PASSAGE FOR REVIEW:
---

Sunday, January 07, 2018

A Brief Meditation on Religion and Science in the United States (excerpt from a manuscript)

I'm currently working on a book about the past, present, and future of religion and science in the United States. The manuscript is due December 1. I thought I'd provide a peek into the book's current state.

America has always had a dialectical relationship with science and religion, that is to say, with rationality and order, as well as feeling and conversion. And since I begin this study with European settlements in the West and the East, it is even anachronistic to speak of “America” or “the United States.” Nonetheless, a dialectical—and sometimes contentious—relationship exists between these two forces, which of course, continues to the present day.

---

ENTRIES SHOWN:
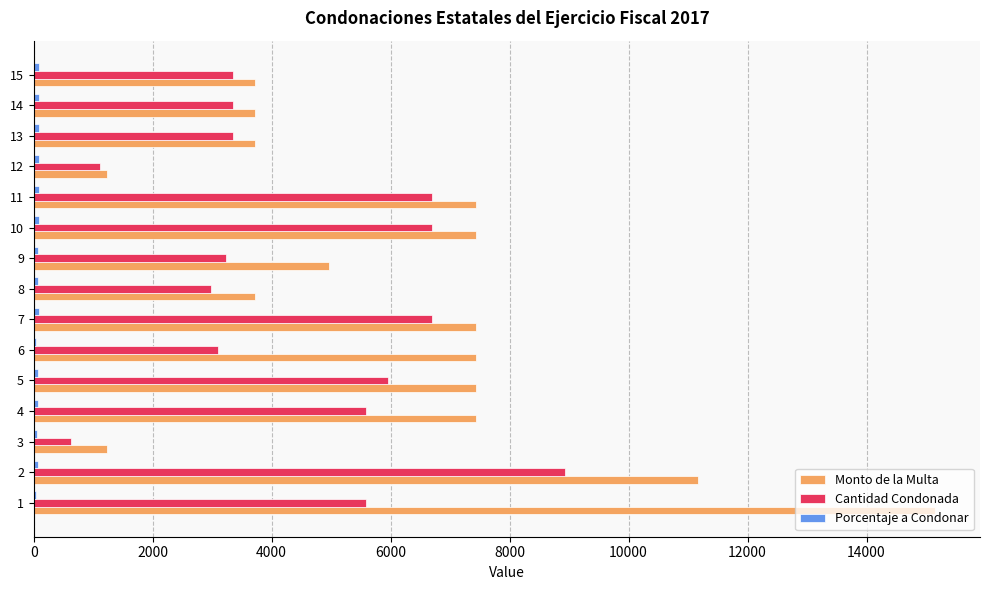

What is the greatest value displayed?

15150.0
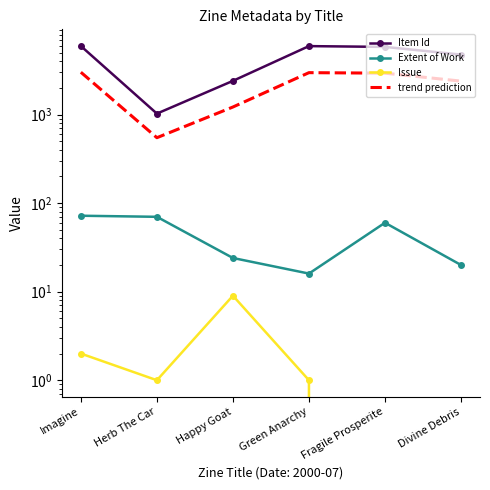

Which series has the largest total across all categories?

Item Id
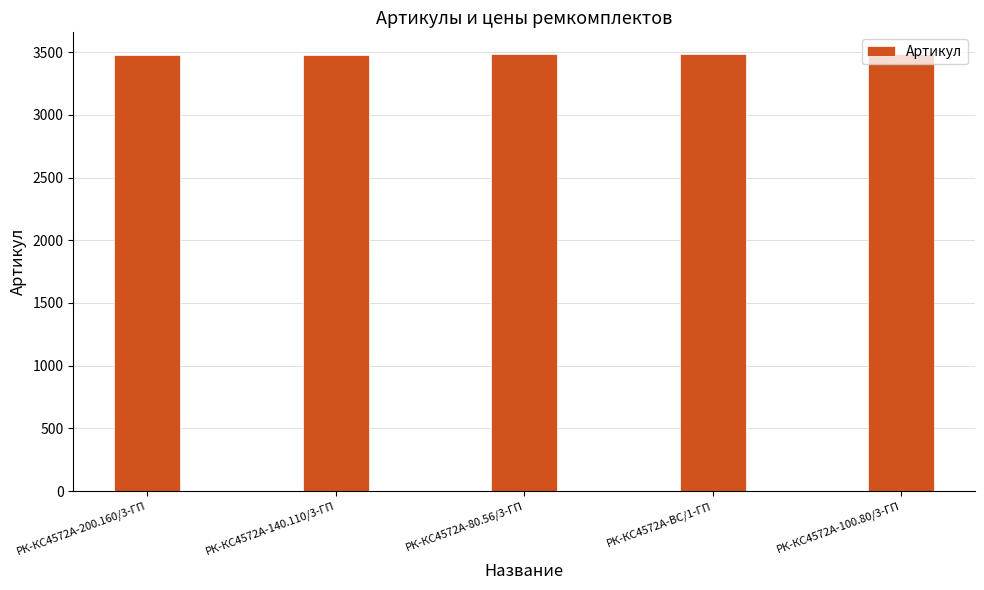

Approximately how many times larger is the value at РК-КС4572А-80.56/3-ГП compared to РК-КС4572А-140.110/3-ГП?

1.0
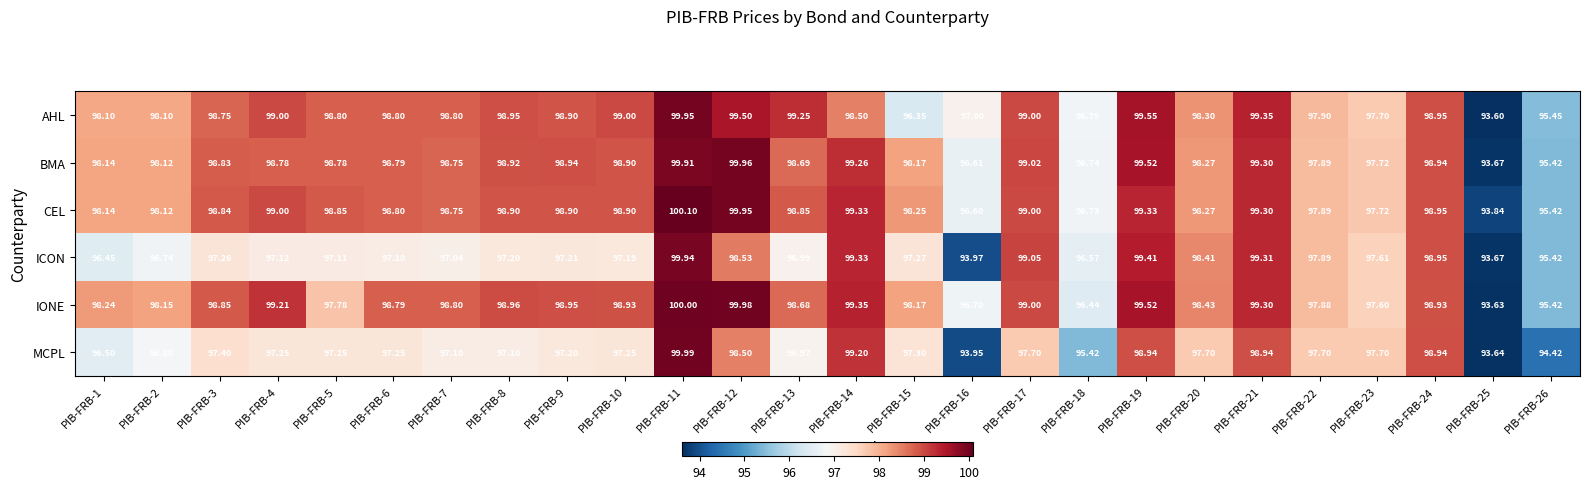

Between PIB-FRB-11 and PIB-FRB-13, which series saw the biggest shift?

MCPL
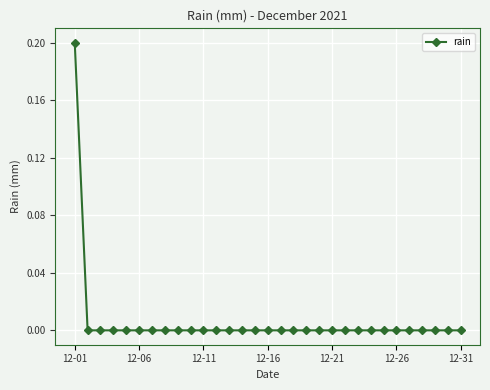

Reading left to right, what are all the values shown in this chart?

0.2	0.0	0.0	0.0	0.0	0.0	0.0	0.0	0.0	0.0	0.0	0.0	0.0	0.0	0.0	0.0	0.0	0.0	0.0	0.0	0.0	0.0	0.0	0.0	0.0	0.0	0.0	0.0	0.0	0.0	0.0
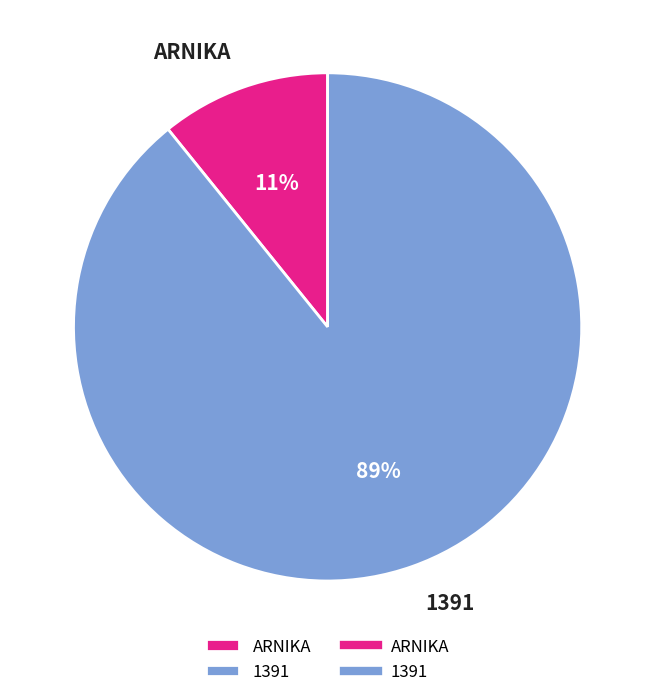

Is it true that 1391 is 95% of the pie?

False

---

WHAT TO DO:
A – Please transcribe the part of the manuscript excerpt starting with "America has always" and going on through "the present day.".
B – What due date does the manuscript excerpt give for the manuscript?
Use only the manuscript excerpt to respond.

EXERCISE SOLUTIONS:
A –
America has always had a dialectical relationship with science and religion, that is to say, with rationality and order, as well as feeling and conversion. And since I begin this study with European settlements in the West and the East, it is even anachronistic to speak of “America” or “the United States.” Nonetheless, a dialectical—and sometimes contentious—relationship exists between these two forces, which of course, continues to the present day.

B – December 1